[Tutor] extract uri from beautiful soup string

Tue Oct 16 07:40:04 CEST 2012

On Mon, Oct 15, 2012 at 1:17 PM, Norman Khine <norman at khine.net> wrote:
>
> i made an update: https://gist.github.com/3891927 which works based on
> some of the recommendations posted here.
>
> any suggestions for improvement?

I can't make any specific recommendations about using BeautifulSoup
since I haven't used it in a long time. Here are a few general
suggestions.

PEP 8 recommends using 4-space indents instead of tabs, if possible.

Move constant definitions out of loops. For example, there's no point
to repeatedly building the dict literal and assigning it to "headers"
for each page_no. Also, "headers" isn't used. You need to make a
Request object:

http://docs.python.org/library/urllib2#urllib2.Request

Don't put unnecessary parentheses (round brackets) around assigned
expressions. For example, replace

    req = ('%s%s' % (origin_site, page_no))
    ...
    assoc_link = (tag.string)

with

    req = '%s%s' % (origin_site, page_no)
    ...
    assoc_link = tag.string

I'd also move the "%s" into origin_site:

    origin_site = ('http://typo3.nimes.fr/index.php?'
                   'id=annuaire_assos&theme=0&rech=&num_page=%s')

    req = origin_site % page_no

The parentheses around the string literal are necessary because it's
split over two lines. (I use Gmail's webmail interface, which line
wraps at 69 columns -- sometimes; it tries to be clever.)

Use "continue" to avoid unnecessary nesting:

    for page_no in pages:
        ...
        try:
            doc = urllib2.urlopen(req)
        except urllib2.URLError, e:
            continue
        soup = BeautifulSoup.BeautifulSoup(doc)
        for row in soup.findAll('tr', {'class': 'menu2'}):
            assoc_data = []
            ...
            for i in soup.findAll('a', {'href': '#'}):
                if 'associations' not in i.attrMap['onclick']:
                    continue
                req = i.attrMap['onclick'].split("'")[1]
                try:
                    doc = urllib2.urlopen(req)
                except urllib2.URLError, e:
                    continue
                soup = BeautifulSoup.BeautifulSoup(doc)

Don't test "if emails != []". Use "if emails" instead.

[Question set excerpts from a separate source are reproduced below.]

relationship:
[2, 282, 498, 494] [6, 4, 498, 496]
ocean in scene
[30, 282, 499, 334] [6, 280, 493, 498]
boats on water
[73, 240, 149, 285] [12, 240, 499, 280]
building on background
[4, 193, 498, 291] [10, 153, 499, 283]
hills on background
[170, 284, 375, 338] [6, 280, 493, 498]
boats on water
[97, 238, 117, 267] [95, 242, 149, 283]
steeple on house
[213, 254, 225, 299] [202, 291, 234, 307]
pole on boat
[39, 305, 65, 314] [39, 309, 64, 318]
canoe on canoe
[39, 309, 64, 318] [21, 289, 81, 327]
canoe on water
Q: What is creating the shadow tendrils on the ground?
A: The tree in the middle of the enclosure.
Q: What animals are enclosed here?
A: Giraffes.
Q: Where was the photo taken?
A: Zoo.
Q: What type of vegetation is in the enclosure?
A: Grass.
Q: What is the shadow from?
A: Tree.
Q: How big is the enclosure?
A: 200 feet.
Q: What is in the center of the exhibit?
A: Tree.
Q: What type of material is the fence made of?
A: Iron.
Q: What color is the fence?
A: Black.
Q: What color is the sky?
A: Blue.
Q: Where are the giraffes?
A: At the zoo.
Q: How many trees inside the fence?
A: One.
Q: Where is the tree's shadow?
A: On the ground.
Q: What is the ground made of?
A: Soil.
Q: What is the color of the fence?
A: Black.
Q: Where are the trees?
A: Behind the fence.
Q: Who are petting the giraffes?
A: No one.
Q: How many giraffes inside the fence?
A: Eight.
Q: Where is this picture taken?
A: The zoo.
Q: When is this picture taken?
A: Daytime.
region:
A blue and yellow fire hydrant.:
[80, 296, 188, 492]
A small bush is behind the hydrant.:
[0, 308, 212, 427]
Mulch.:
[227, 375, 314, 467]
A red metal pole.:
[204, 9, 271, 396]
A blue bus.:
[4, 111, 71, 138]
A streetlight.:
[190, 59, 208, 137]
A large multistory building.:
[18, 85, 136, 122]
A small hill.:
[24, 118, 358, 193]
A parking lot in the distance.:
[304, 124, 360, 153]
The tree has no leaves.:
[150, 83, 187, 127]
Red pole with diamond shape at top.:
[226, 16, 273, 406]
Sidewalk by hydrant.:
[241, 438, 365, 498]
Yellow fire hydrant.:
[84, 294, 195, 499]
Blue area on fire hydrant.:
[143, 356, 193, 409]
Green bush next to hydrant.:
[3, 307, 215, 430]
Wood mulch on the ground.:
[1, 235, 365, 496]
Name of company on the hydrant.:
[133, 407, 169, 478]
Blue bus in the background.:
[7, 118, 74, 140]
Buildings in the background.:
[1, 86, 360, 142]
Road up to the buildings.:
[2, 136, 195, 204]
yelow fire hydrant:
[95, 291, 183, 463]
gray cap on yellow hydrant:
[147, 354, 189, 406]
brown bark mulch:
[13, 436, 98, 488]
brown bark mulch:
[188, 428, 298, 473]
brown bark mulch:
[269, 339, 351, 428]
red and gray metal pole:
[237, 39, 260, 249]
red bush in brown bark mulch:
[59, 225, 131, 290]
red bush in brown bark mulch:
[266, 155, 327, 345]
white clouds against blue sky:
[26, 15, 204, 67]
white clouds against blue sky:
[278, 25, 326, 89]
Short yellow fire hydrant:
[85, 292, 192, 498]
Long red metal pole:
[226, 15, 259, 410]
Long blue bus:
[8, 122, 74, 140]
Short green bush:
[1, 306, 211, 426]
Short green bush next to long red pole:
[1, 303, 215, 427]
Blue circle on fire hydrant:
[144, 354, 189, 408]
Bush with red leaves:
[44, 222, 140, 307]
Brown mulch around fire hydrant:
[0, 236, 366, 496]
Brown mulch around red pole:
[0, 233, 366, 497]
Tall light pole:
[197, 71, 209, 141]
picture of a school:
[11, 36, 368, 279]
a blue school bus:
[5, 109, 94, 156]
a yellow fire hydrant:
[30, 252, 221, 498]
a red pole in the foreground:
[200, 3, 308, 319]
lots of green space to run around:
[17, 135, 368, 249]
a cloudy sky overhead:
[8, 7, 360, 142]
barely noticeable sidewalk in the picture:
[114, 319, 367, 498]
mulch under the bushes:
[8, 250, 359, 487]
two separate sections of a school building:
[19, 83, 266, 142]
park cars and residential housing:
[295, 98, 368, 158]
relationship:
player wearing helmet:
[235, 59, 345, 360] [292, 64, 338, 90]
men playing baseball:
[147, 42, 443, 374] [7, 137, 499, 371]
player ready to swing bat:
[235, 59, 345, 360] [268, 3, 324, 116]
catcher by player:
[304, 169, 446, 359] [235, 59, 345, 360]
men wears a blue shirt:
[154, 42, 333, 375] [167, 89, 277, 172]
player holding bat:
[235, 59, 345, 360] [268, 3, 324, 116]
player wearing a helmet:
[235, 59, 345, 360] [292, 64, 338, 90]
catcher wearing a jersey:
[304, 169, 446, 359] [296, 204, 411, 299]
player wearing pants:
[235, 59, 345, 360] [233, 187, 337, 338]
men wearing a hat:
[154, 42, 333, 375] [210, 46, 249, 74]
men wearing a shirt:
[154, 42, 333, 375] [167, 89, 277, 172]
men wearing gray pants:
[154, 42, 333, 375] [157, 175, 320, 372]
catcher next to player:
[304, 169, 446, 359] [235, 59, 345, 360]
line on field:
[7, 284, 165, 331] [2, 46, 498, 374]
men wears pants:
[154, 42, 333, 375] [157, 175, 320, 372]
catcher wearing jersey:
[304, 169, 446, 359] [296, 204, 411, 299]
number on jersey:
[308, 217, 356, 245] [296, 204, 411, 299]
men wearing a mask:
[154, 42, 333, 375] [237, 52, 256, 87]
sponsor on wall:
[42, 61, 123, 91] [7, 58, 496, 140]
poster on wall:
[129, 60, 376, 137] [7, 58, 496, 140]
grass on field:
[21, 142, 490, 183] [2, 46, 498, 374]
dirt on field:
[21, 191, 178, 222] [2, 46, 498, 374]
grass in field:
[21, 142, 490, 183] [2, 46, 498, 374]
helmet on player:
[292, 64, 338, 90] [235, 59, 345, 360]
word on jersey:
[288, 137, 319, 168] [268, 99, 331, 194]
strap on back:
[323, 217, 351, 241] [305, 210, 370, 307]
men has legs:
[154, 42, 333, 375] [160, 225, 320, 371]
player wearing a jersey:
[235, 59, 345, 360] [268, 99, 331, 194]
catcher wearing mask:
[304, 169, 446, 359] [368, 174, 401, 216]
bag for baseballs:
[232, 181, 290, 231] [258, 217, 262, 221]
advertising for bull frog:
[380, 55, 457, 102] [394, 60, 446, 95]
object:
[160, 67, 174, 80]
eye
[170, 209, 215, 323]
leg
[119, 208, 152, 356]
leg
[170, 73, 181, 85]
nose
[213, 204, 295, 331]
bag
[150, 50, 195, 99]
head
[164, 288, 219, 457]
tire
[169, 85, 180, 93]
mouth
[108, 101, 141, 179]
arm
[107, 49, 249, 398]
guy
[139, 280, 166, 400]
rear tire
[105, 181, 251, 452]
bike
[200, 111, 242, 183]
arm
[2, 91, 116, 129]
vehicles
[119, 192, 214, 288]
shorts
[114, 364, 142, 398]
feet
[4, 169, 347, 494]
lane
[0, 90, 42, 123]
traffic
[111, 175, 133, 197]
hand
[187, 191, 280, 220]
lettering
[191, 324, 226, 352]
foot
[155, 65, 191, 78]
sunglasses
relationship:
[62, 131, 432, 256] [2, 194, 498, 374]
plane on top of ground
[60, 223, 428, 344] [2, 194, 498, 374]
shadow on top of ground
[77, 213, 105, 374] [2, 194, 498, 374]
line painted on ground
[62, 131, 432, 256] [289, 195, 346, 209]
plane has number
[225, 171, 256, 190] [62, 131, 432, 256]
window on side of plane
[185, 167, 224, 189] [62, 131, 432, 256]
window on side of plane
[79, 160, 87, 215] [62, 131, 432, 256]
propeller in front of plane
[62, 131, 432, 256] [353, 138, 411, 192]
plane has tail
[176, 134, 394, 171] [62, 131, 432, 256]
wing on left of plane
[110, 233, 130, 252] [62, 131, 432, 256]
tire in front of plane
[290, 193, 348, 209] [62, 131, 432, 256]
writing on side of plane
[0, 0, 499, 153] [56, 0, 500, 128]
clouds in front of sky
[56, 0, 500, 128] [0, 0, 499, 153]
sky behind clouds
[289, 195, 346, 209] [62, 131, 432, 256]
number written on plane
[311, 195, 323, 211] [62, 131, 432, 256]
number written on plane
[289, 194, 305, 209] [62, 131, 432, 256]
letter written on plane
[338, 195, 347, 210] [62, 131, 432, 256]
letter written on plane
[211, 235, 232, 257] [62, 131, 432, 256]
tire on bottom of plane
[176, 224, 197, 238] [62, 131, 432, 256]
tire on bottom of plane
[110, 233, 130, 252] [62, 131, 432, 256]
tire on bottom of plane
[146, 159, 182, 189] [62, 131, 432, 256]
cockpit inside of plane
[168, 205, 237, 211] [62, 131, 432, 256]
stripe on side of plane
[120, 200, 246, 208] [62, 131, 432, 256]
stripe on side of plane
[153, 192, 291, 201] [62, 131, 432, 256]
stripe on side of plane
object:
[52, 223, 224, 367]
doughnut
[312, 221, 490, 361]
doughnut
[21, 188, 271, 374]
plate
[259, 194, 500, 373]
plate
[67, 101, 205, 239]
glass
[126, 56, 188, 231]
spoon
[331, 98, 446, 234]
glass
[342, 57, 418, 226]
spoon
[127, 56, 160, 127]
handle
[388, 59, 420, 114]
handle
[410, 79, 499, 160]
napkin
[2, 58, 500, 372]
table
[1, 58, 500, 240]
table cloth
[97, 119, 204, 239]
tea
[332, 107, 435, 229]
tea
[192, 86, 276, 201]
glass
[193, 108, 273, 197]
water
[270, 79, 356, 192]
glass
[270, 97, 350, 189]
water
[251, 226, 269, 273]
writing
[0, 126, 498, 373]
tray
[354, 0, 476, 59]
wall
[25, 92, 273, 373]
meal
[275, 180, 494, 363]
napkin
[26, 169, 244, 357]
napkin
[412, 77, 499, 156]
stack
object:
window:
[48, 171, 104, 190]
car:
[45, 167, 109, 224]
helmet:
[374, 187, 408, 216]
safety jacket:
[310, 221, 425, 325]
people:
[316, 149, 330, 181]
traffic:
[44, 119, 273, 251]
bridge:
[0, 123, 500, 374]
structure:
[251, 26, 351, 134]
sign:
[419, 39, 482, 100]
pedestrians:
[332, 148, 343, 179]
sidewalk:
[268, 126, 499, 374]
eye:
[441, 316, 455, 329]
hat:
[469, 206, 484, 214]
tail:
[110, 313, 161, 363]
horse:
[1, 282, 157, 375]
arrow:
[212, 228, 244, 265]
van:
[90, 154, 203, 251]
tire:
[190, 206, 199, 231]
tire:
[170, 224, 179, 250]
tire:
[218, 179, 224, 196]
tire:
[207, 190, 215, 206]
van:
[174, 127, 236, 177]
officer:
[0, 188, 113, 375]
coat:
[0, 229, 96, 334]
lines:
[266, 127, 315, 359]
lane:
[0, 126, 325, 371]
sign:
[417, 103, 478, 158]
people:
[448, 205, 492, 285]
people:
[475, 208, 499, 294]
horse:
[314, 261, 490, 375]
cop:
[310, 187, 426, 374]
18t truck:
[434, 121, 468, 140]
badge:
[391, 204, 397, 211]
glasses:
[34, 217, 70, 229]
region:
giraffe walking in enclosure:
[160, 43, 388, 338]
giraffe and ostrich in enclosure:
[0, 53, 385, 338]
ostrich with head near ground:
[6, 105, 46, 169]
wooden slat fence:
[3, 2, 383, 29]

A non-empty
list is always True, and an empty list is always False.

Finally, in several places you create an empty list and populate it
with a for loop. For simple cases like these, using comprehensions and
generator expressions executes faster, yet it's still easy to code and
easy to understand. For example, you can replace the following:

        assoc_data = []
        for assoc_theme in soup.findAll('u'):
            assoc_data.append(assoc_theme.renderContents())
        for assoc_name in soup.findAll('td', {'width': '70%'}):
            assoc_data.append(assoc_name.renderContents())

with something like this:

        assoc_data = [assoc_theme.renderContents()
            for assoc_theme in soup.findAll('u')]
        assoc_data.extend(assoc_name.renderContents()
            for assoc_name in soup.findAll('td', {'width': '70%'}))

At least to me this is just as readable as the original, and the
generated code is more efficient. If, however, BeautifulSoup is the
limiting factor here, the efficiency gain will be chump change in the
big picture. Still, in a simple case like this it's hard to argue
against using a comprehension or generator expression. In cases that
use complex expressions for the value and conditions, I think it makes
more sense to use a for loop, which is easier to read and debug.